Cohen (1988) defined the standard for assessing the size of correlations. He talked about the size of the effect of one variable on another variable, calling this effect size. He said that a correlation of 0.5 was a large effect size, 0.3 is a medium effect size, and 0.1 is a small effect size.
[edit] Further Reading
What you should read to learn more depends upon whether the approach taken in your university is to do statistical analysis ‘by hand’ or whether you use a computer package. If the approach is to carry out statistics ‘by hand’ a good book to start off with is ‘Learning to use statistical tests in psychology’ by Greene and D’Oliveira (Open University Press). A more advanced test, which you should consider looking at whether you use a computer or not is ‘Statistical Methods for Psychology’ by Howell (published by Wadsworth).
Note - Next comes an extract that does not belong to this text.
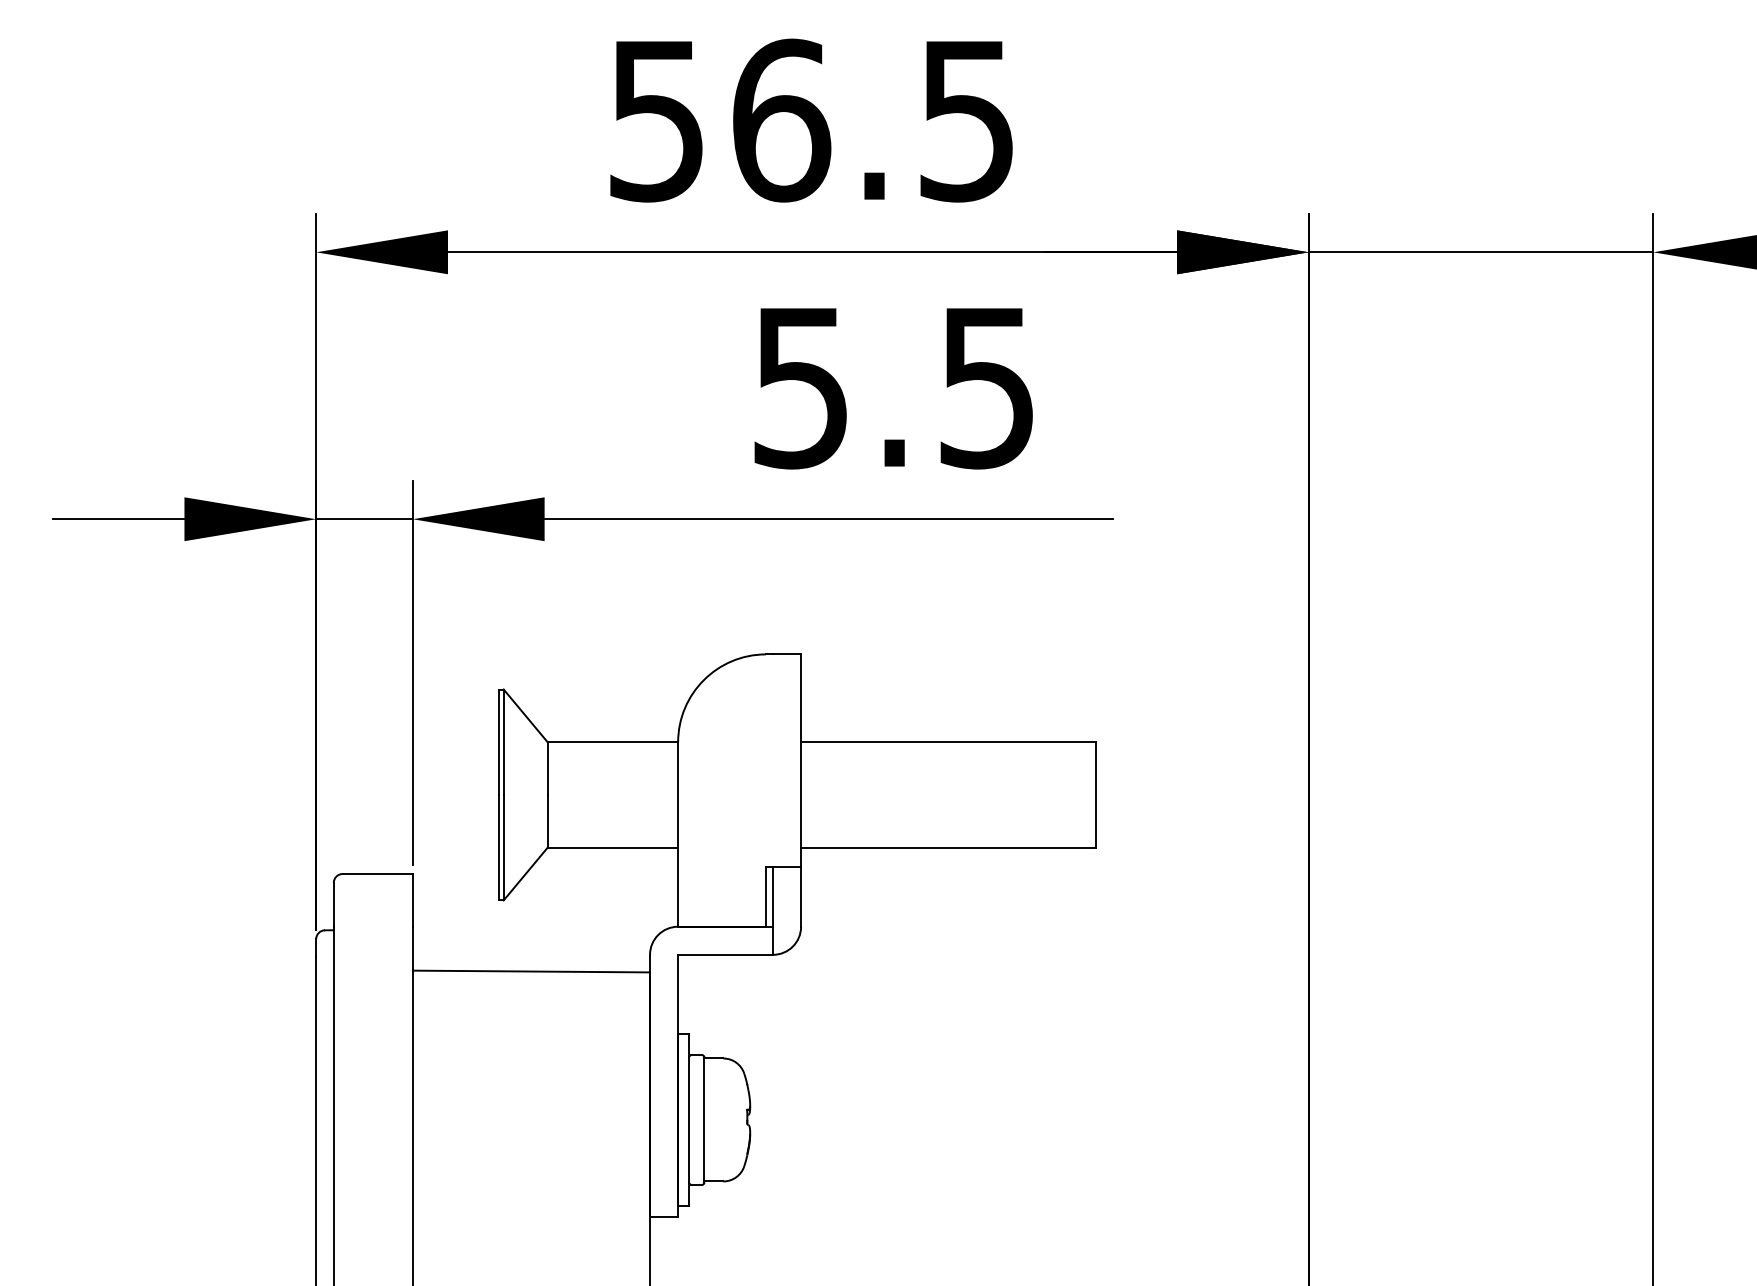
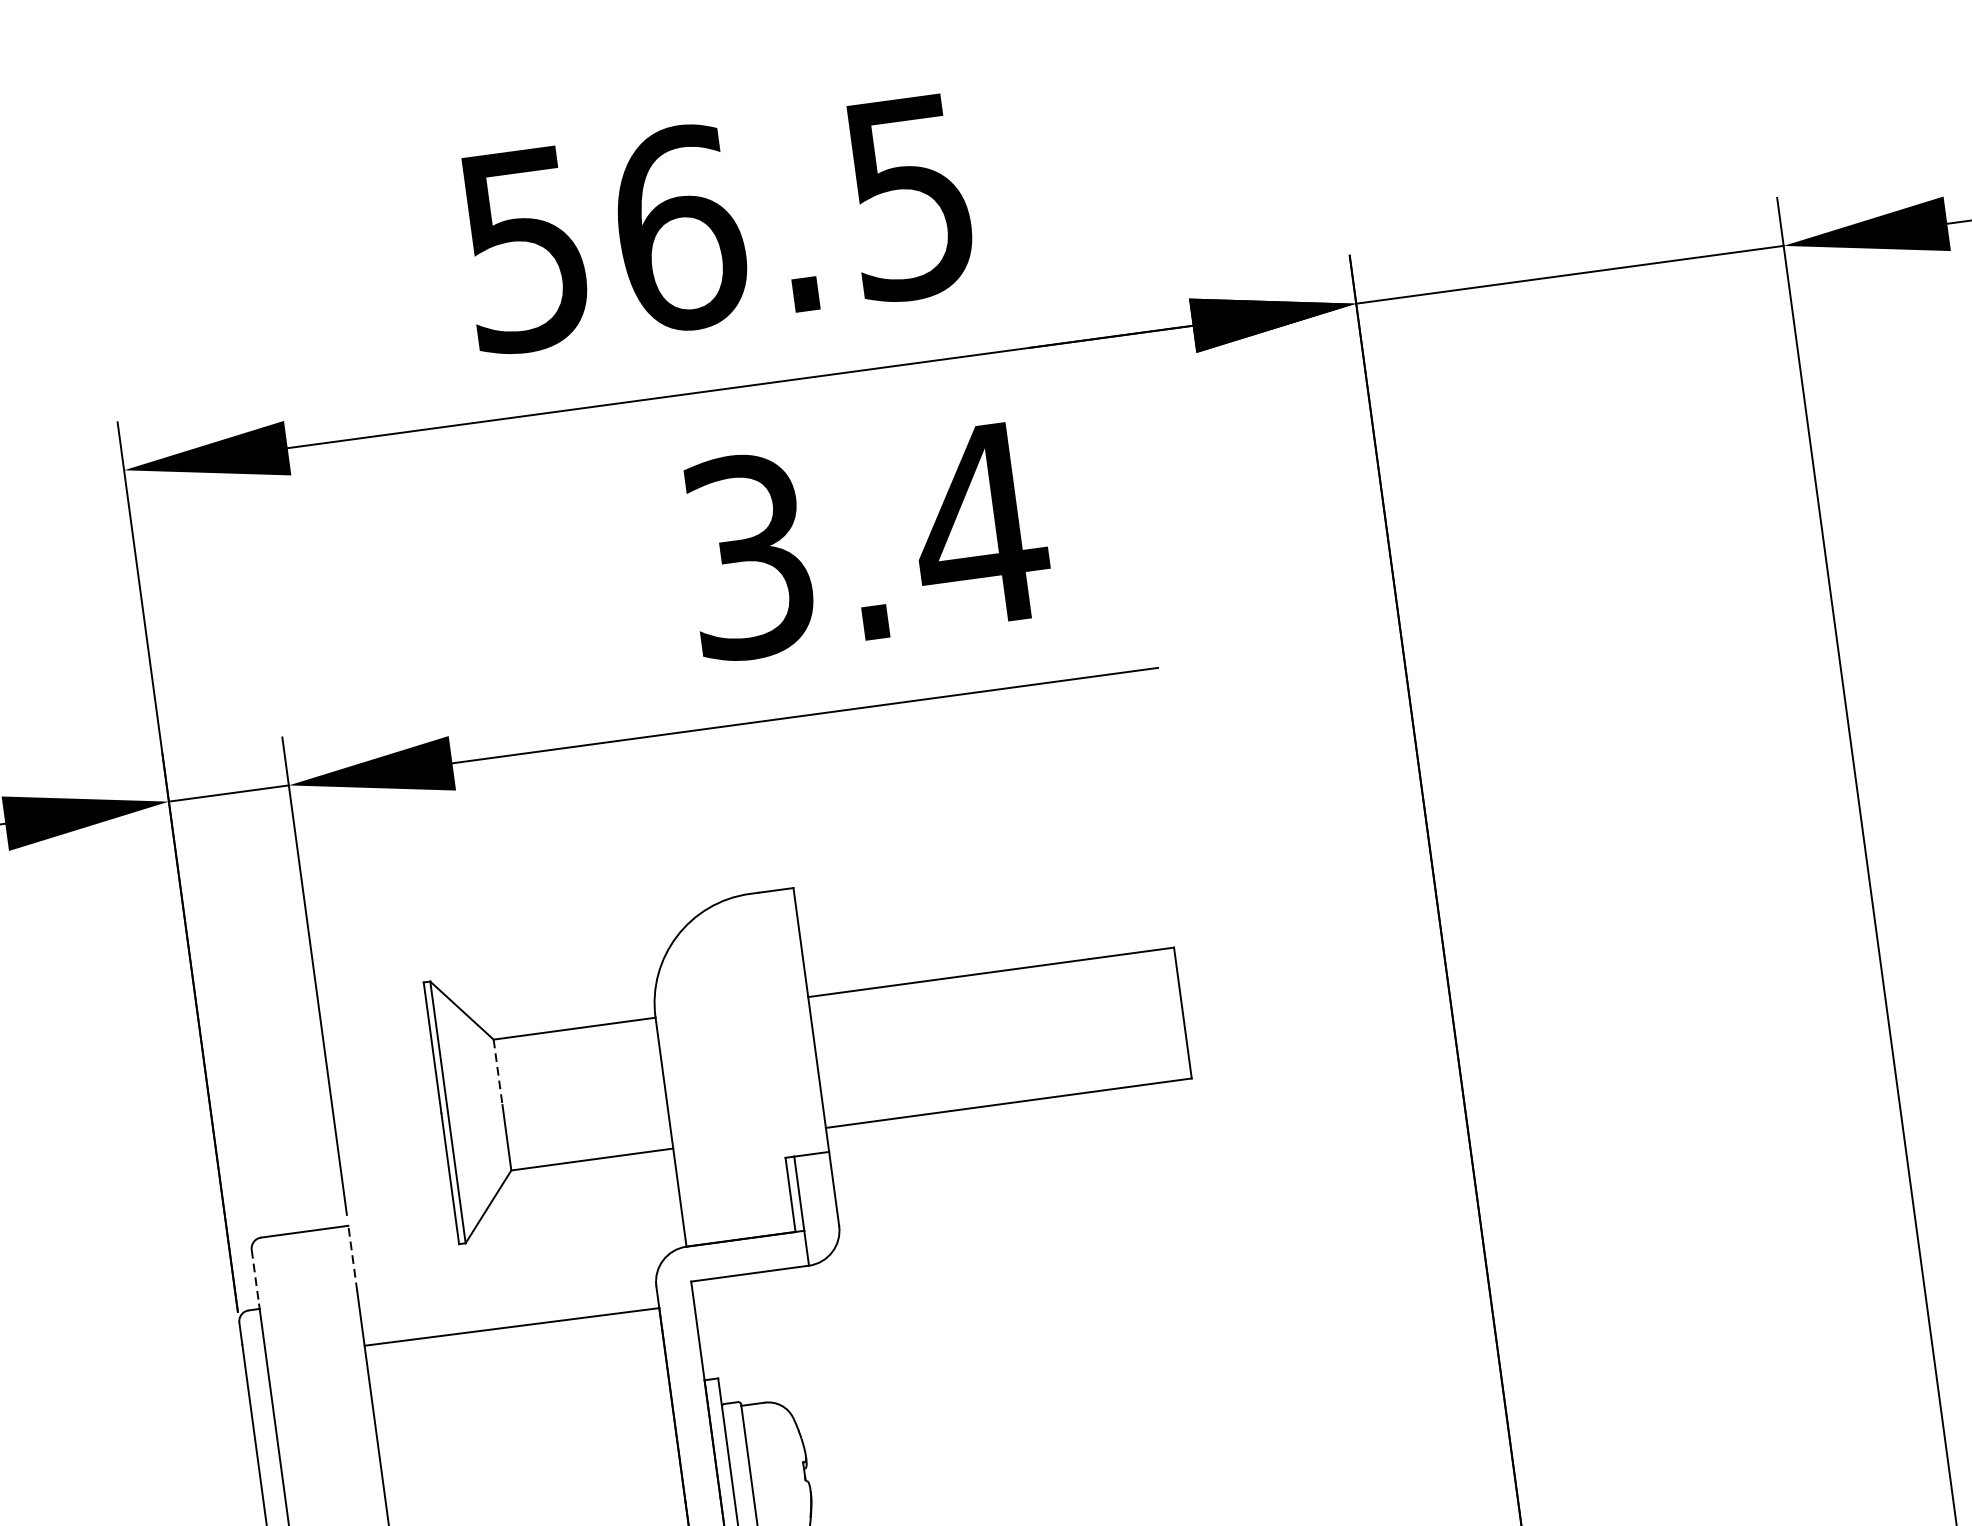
text: (896, 387) -> (867, 540), 5.5 -> 3.4
line: (547, 769) -> (497, 1073), solid -> dashed
line: (412, 899) -> (352, 1257), solid -> dashed
line: (333, 904) -> (255, 1276), solid -> dashed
If you are using a computer package to carry out your statistical analysis, you need to consult a book that covers the package that you use. The most common program used by universities is SPSS, and so I will mention books that use this - apologies if you are using a different program. Two books which focus mainly on the program and less on the statistics are ‘SPSS for Psychologists’ by Brace, Kemp and Snelgar (published by Sage) and SPSS for Windows/Macintosh Made Simple’ by Kinnear and Gray (published by Erlbaum). If you want a book that focuses on both, then see ‘Discovering statistics using SPSS’ by Andy Field (published by Sage), Understanding and Using Statistics Psychology, by Jeremy Miles and Phil Banyard or ‘Biostatistics: The Bare Essentials,’ by Norman and Streiner (published by Decker). These books take a slightly more lighthearted approach to statistical analysis.